Klein has provided DeArman with a substantial amount of information demonstrating the success of the Palm Beach County veterans court. DeArman has passed all of it to county authorities. He hopes those still opposed will see both the financial savings veterans courts can yield and the very real human benefits—lives restored, often whole families since many veterans are married with children.

“You’re not just saving one life, but many others,” DeArman said.

There’s also a resistance to what some see as creating a special class or interest should veterans get their own treatment court.

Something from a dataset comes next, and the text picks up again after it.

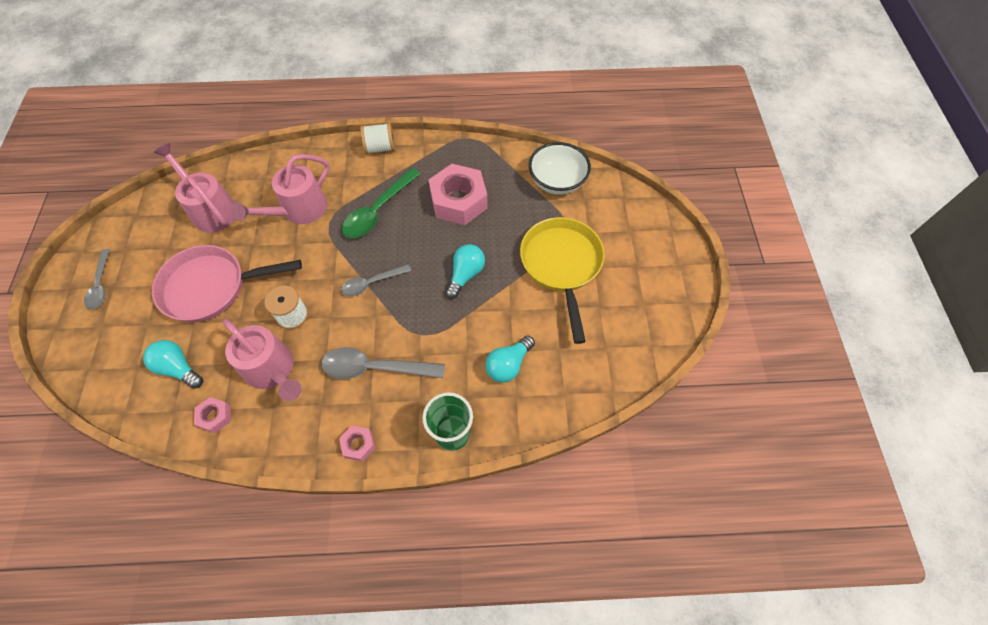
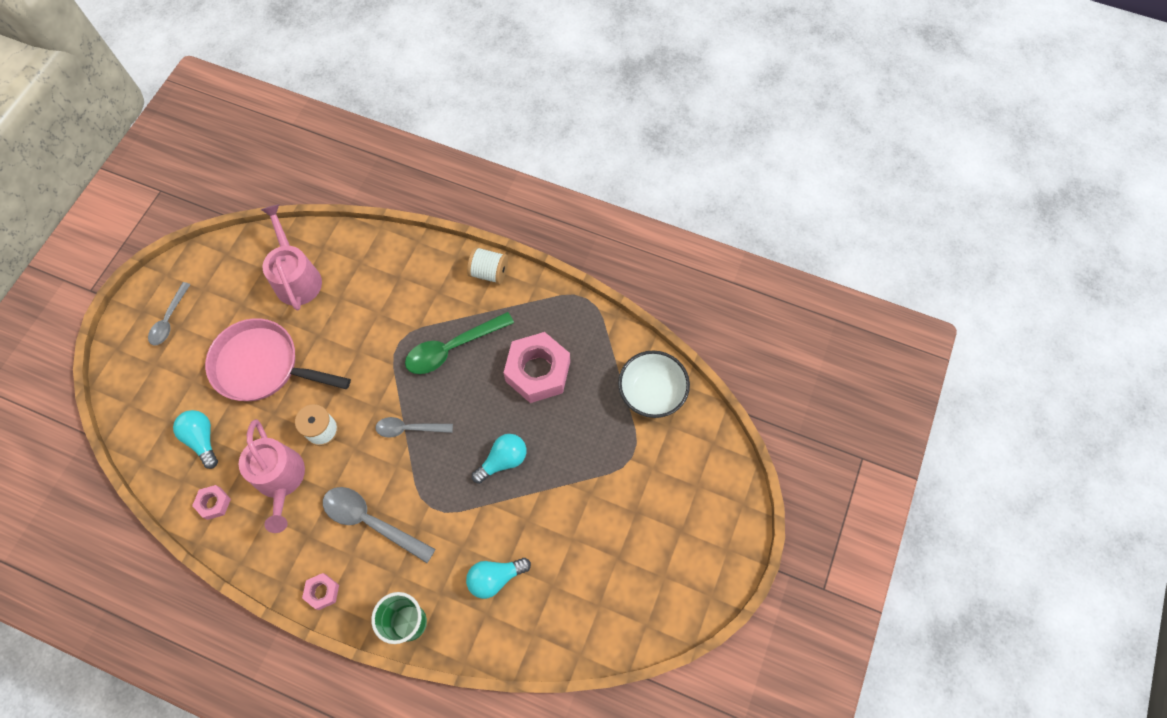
camera: 25 degrees right, 5 degrees up
pink watering can [233,154,330,224] -> none
yellow pan [520,217,605,344] -> none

DeArman thinks the resistance is unfounded.

“If you look at the criteria that’s mandated in a specialty court, there are higher requirements than for someone who just takes a plea bargain and moves on,” he said. “Until they complete every phase of the program, whatever it is, and pay restitution and do all they have to do, they don’t go free.”

Booras added: “They’re only getting special treatment in that we’re getting them into the VA for help. Well, they’ve earned those benefits anyway, haven’t they?”

DeArman remains optimistic that at some point enough of the needed hearts and minds will change, and a veterans treatment court will appear in Yavapai County.

“But until then,” he said, “we’re sacrificing veterans.”